関係者によると、相席ブロック行為が横行する背景には、キャンセル料の安さがある。多くのバス会社が、約款で払い戻し手数料を100円程度と定めており、乗車当日にキャンセルしても変動しないことが一般的という。

ホテルの予約などに比べて格安で、利用客側に「これくらいで済むなら」といった判断に至らせているとの指摘がある。

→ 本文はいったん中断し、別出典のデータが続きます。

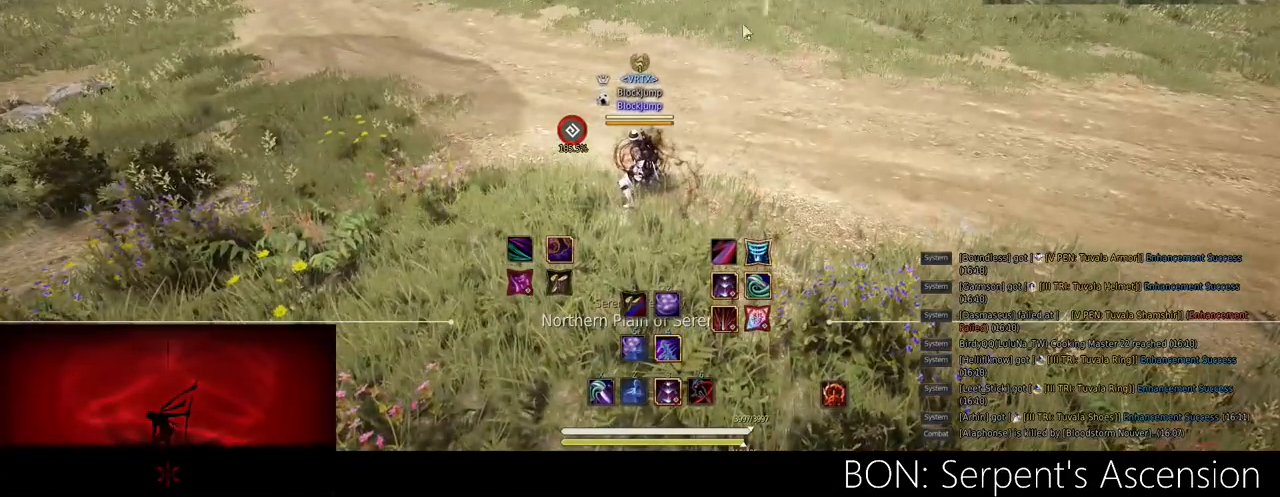
{"keys": [], "mouse": [], "events": []}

高速バスでは長時間の乗車になるケースもあり、スペースを確保したいとの欲求がより強いとの見方もある。

運賃の50%に増額

京王バス(東京都)は7月1日から、高速バスの「新宿ー富士五湖線」について、乗車券の払い戻し手数料や決済期限を改定した。

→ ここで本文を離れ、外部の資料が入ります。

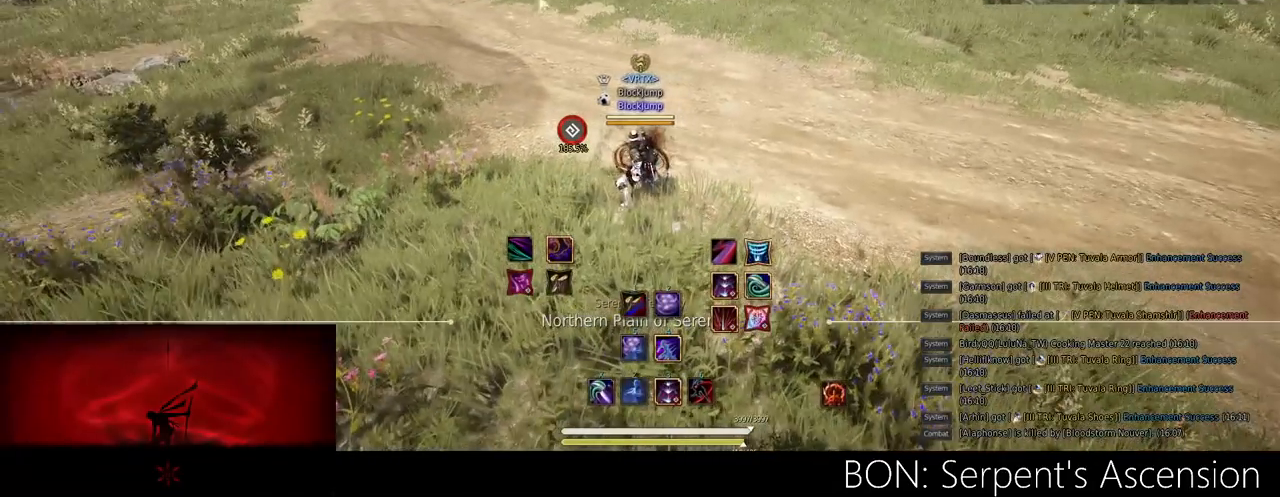
{"keys": [], "mouse": [], "events": []}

払い戻し手数料では、これまでは乗車日当日でも100円(発車10分前以降は払い戻し不可)だったが、改定後は、乗車日前日の午前0時以降にキャンセルした場合、運賃の50%を支払う。

また、決済期限では、予約日を含む3日以内または乗車日3日前までに決済しない場合、自動キャンセルされる。これまで自動キャンセルの対応はしていなかった。

同社によると、当該路線では、利用予定を「はるかに超える数」を多重に押さえ、当日や直前でキャンセルする行為が散見されていたほか、席の予約のみで未決済の状態が続き、運行当日も客が来ないまま空席で推移することもあった。今回の改定は、それらに対応するための措置だとしている。

性善説が前提

SNS上では、「相席が嫌なら2席分を買うのが常識」「完全な業務妨害」など、相席ブロック行為を非難する声が続く。

キャンセル料をもっと上げるべきとの意見も多いが、あるバス会社は、「ご一緒される予定だった方が乗車当日に体調を崩すようなことは、実際に起こりうる。基本的には性善説の中で運用しており、やたらに値上げはしにくい」と打ち明ける。

8月に入り、帰省などによる予約が増える時期に入っており、「本当に乗りたい方が乗れなくなってしまう。正しい利用をお願いしたい」としている。